Harris does just that. The photographs come in pairs, face front and the back of the sitter's head. Often as not, in a small show at the Studio Museum, the pairs stare each other down from facing walls. The frontal poses look a bit like mug shots, shoulder length and closely cropped—with little room for smiles, frowns, context, or self-expression. And this for sitters who have a way of posturing as well as posing. X-ray technicians, as it happens, often take shots from both sides. That makes it harder for bare bones to resist scrutiny.
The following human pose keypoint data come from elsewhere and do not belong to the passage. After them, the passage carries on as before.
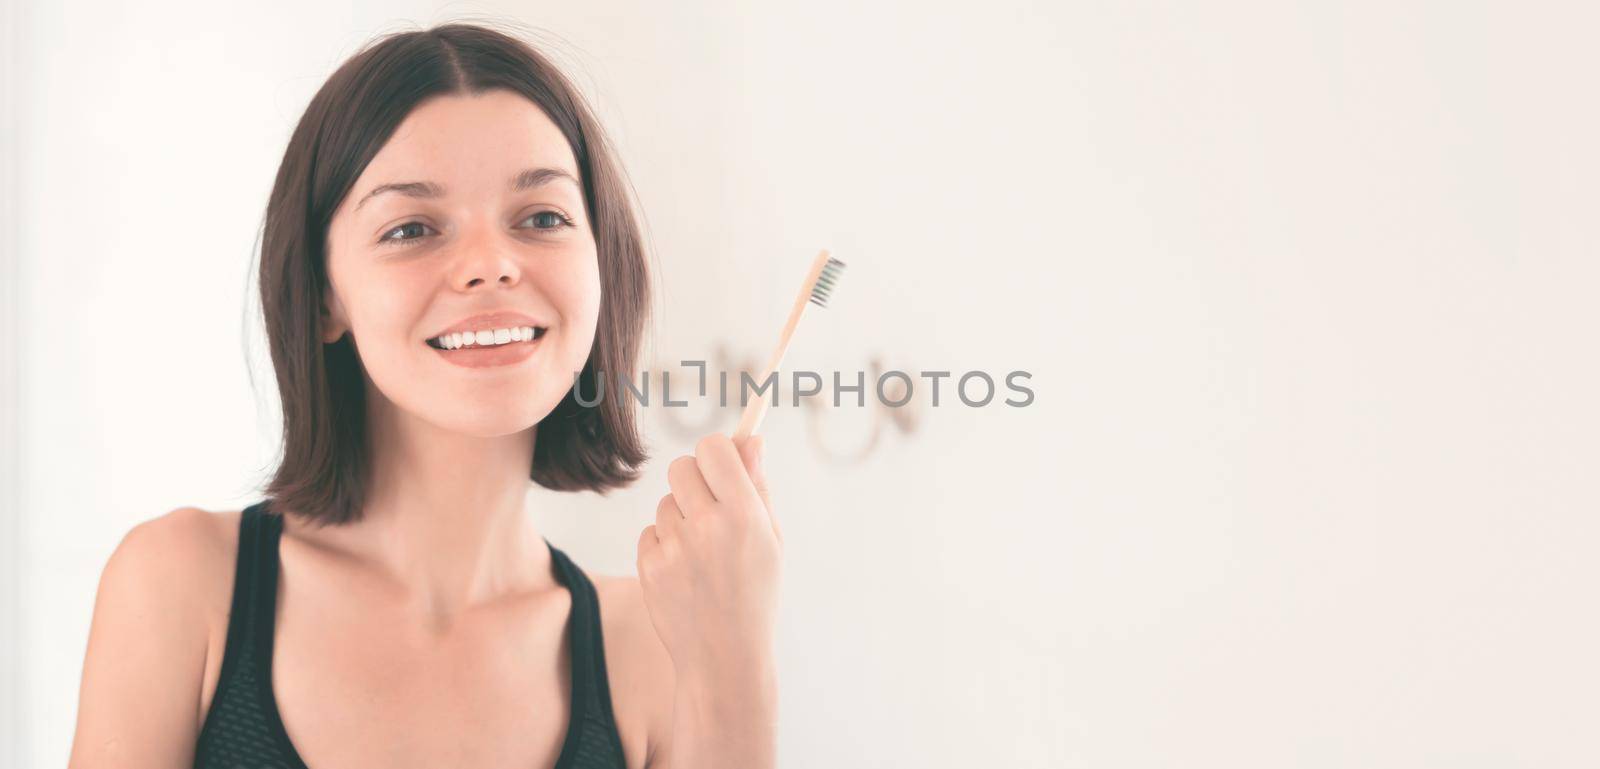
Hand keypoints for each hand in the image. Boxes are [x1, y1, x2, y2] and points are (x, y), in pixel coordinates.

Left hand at [636, 432, 782, 678]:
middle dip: (693, 480)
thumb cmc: (755, 593)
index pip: (714, 448)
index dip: (717, 453)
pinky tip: (683, 574)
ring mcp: (675, 547)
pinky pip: (650, 533)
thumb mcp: (770, 540)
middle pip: (682, 466)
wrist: (725, 657)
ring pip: (665, 503)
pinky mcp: (649, 566)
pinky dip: (663, 547)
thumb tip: (751, 439)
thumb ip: (758, 486)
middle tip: (708, 507)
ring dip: (679, 519)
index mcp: (744, 513)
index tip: (721, 465)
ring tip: (701, 556)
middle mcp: (707, 525)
Which side is more artful, more personal, or more revealing? One associates faces with individuality and personality, but people sure put time into their hair. Andrei Diakov, a young man fashionably in need of a shave, keeps the nape of his neck modestly neat. A black woman's curls frame a face close to tears but explode from behind, as in self-assertion or joy. The large-format Polaroids cast shadows on paper, captured in what I imagine is rephotography. Their sepia tones and thick borders give them the aura of old photographs.
One can look for clues to the whole question of identity, only starting with African American identity. Mug shots are part of life on the street with a police presence. Harris calls the unusual and obsolete medium "chocolate Polaroids." It is identity, though, without special pleading. It does not aim for confrontation or manipulation as in Larry Clark, Catherine Opie, or Zwelethu Mthethwa. One is likely to remember most a texture or detail, like reflections on single hairs. Harris says that he liked Mystery for the man's scar.
If this is identity, it is also community. And that community includes black and white, gay and straight, uptown and downtown, family and friends, and Africa and America. The photographer looks pretty much at home anywhere in that spectrum, with his wide eyes and changing hair styles. Even his gender often takes a second look. Does identity as community sound like another dogma of Postmodernism, identity as creation? Between creation and self-creation, there is always that slash.
"Spiral: Perspectives on an African-American Collective," "Evidence of Accumulation," and Lyle Ashton Harris ran at the Studio Museum in Harlem through October 23, 2011. Radcliffe Bailey ran at Jack Shainman through May 21.